Why it fails: When going left to right, you can't determine what excess will arrive from the right, making it impossible to correctly calculate redistributions.

Correct Approach:

def check(mx):
    deficit = 0
    for x in nums[:0:-1]:  # RIGHT to LEFT - CORRECT!
        deficit = max(0, deficit + x - mx)
    return nums[0] + deficit <= mx

2. Forgetting to Handle the First Element Separately

The first element (index 0) is special - it cannot pass values to the left. A common error is treating it like other elements:

Wrong:

def check(mx):
    deficit = 0
    for x in reversed(nums):  # Includes nums[0] in the loop
        deficit = max(0, deficit + x - mx)
    return deficit == 0  # Wrong validation

Correct:

def check(mx):
    deficit = 0
    for x in nums[:0:-1]:  # Excludes nums[0]
        deficit = max(0, deficit + x - mx)
    return nums[0] + deficit <= mx  # Separate check for nums[0]

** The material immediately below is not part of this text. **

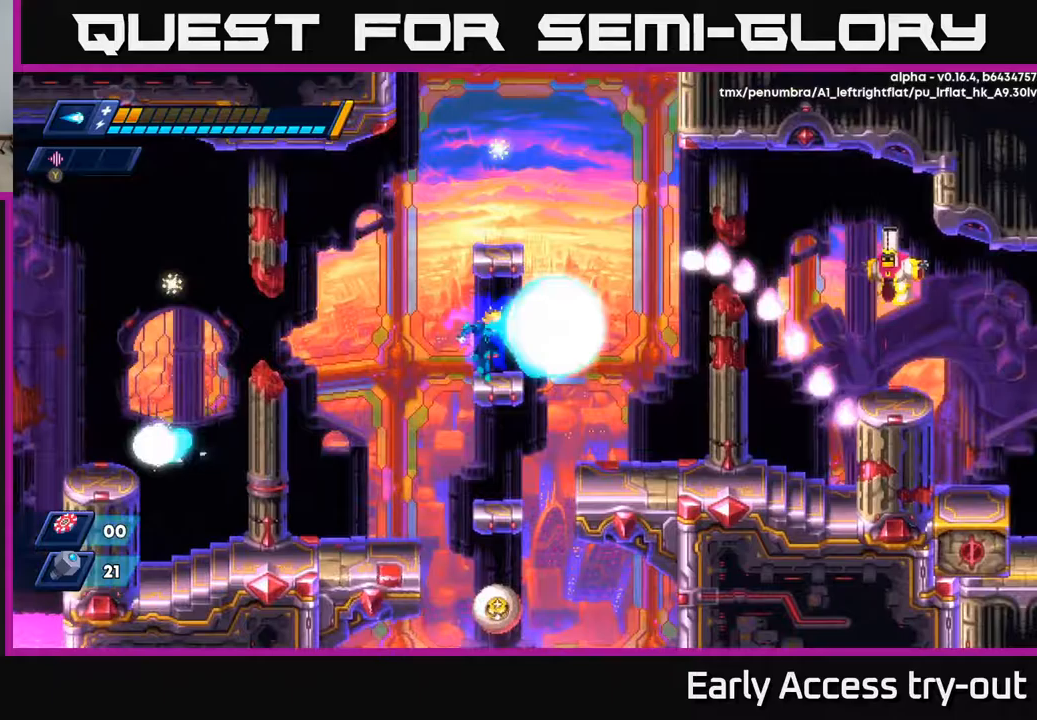
{"buttons": ["DPAD_RIGHT"], "left_stick": "center", "right_stick": "center", "events": [[50, "X", "down"], [67, "DPAD_RIGHT", "up"], [133, "X", "up"], [233, "X", "down"], [300, "X", "up"], [483, "DPAD_RIGHT", "down"]]}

3. Integer Overflow with Large Values

When working with large numbers, accumulated deficits can overflow. While Python handles big integers automatically, in other languages this requires attention:

Potential Issue (in languages like Java/C++):

# If nums contains very large values, deficit accumulation might overflow
deficit = deficit + x - mx  # Could overflow in other languages

Solution: Use appropriate data types (long long in C++, long in Java) or add overflow checks.

4. Off-by-One Error in Binary Search

Using the wrong binary search template can cause infinite loops or miss the answer:

Wrong:

while left <= right:  # Using <= can cause issues
    mid = (left + right) // 2
    if check(mid):
        right = mid - 1  # Might skip the answer
    else:
        left = mid + 1

Correct:

while left < right:  # Use < for this template
    mid = (left + right) // 2
    if check(mid):
        right = mid  # Keep mid as potential answer
    else:
        left = mid + 1

5. Misunderstanding the Operation Direction

Some might think values can move in both directions:

Wrong Mental Model: "I can redistribute values freely between adjacent elements"

Correct Understanding: "Values can ONLY move from right to left (from nums[i] to nums[i-1])"

This fundamentally changes the problem - if bidirectional movement were allowed, you could simply average all values, but the constraint makes it more complex.